Es konnte ebenfalls bestätigt werden, dass Polysorbat 80 als Lebensmittelzusatzstoff dazu führt, dass auch schädliche Stoffe verstärkt in den Körper aufgenommen werden. In einer Untersuchung konnte nachgewiesen werden, dass Polysorbat 80 die Aufnahme von Phthalaten deutlich erhöht. Phthalate sind nachweislich für mitochondriale Dysfunktionen verantwortlich, wirken reproduktions- und entwicklungstoxisch, verursachen Nierenentzündung und Schilddrüsenatrophie. Sie werden häufig als Weichmacher in Kunststoffverpackungen verwendet und migrieren erwiesenermaßen in die darin verpackten Produkte (siehe Kapitel 25). Viele Medikamente und Nahrungsergänzungsmittel, die Polysorbat 80 enthalten und in phthalathaltigen Kunststoffverpackungen auf den Markt gelangen, stellen somit ein Risiko für die Gesundheit dar. Durch die erhöhte Löslichkeit der Phthalate und die gesteigerte Permeabilität der Darmschleimhaut werden die Phthalate vermehrt in den Körper aufgenommen und können dort ihr gesundheitsschädliches Potenzial entfalten. (498)

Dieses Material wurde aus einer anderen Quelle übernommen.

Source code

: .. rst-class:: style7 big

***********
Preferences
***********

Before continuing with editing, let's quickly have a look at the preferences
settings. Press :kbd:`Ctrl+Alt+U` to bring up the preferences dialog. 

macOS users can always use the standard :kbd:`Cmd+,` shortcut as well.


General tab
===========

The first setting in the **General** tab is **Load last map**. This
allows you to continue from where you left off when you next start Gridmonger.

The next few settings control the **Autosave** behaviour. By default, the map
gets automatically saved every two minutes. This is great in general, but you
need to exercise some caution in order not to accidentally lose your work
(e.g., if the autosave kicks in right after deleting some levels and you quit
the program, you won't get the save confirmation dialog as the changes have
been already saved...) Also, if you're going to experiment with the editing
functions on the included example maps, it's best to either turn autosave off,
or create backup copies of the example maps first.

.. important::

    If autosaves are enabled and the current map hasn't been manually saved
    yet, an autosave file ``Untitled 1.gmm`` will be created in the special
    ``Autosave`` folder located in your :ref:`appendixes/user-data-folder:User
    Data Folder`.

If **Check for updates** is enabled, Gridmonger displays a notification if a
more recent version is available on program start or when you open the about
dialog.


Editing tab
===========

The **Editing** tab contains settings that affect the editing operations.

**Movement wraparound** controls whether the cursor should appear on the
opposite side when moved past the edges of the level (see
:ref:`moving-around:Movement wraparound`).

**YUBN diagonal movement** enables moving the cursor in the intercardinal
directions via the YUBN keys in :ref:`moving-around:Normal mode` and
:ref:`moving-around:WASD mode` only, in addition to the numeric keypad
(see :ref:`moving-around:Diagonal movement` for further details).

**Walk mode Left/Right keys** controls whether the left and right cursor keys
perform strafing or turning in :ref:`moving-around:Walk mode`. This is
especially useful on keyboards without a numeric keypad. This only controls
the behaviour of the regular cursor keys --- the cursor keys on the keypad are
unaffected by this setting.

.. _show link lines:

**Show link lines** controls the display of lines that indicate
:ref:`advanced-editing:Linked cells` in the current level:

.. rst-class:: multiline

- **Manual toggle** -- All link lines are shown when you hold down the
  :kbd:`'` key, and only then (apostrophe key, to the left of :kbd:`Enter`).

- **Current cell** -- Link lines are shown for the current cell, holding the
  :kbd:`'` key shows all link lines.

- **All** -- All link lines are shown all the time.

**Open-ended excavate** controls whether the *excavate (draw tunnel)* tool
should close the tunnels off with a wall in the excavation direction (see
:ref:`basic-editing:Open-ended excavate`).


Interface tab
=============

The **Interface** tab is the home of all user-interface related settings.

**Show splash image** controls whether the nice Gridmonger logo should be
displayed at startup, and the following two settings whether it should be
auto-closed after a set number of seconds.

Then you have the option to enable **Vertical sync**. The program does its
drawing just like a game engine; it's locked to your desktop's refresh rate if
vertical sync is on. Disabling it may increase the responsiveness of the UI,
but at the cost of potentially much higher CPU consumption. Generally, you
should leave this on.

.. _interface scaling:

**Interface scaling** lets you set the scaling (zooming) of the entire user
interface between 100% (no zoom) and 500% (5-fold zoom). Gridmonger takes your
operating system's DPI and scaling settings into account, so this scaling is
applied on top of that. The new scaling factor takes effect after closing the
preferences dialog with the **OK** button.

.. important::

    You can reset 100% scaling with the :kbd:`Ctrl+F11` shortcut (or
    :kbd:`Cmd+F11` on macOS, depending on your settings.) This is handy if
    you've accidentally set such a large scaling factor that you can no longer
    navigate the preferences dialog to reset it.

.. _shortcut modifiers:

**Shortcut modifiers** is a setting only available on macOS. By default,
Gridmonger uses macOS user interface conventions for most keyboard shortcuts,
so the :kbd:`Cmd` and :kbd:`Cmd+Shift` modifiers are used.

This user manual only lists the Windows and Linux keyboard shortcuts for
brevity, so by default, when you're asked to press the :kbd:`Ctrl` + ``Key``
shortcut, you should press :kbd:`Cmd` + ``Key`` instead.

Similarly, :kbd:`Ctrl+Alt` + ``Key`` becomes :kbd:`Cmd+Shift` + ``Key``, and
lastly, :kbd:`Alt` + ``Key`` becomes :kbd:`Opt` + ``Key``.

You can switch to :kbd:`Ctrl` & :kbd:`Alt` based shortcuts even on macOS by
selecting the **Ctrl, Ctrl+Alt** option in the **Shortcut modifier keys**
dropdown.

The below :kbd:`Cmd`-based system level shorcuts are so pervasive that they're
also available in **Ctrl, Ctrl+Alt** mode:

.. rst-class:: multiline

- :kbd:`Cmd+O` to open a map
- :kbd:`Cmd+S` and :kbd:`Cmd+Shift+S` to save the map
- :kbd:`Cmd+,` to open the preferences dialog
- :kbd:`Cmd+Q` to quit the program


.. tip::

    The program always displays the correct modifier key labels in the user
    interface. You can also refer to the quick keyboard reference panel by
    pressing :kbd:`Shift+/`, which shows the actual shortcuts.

Überwindung der Blut-Hirn-Schranke
Polysorbat 80 wird als medizinischer Hilfsstoff sehr häufig eingesetzt, um Wirkstoffe besser durch Zellmembranen schleusen zu können. Durch seine Eigenschaften, die Membranfunktionen zu stören und die Durchlässigkeit von Zellen zu erhöhen, gelangen Wirkstoffe deutlich effektiver an ihre Wirkorte. Es liegen unzählige Studien über die Wirksamkeit von Polysorbat 80 als Transportverstärker vor. Jedoch ist Polysorbat 80 auch in der Lage, die Blut-Hirn-Schranke zu überwinden. (485) Diese stellt normalerweise eine natürliche Schutzbarriere vor toxischen Substanzen und Pathogenen dar. Zum einen kann zwar die Zugabe von Polysorbat 80 eine erhöhte Wirkstoffaufnahme ins Gehirn fördern, zum anderen besteht aber auch gleichermaßen die Gefahr, dass toxische Substanzen die Blut-Hirn-Schranke vermehrt überwinden. Die möglichen negativen Auswirkungen sind hier nicht absehbar, da es durchaus möglich ist, dass unerwünschte Substanzen unbemerkt die Blut-Hirn-Schranke passieren.
Für eine Übersicht der Emulgatoren in Nahrungs(ergänzungsmitteln) siehe Kapitel 19.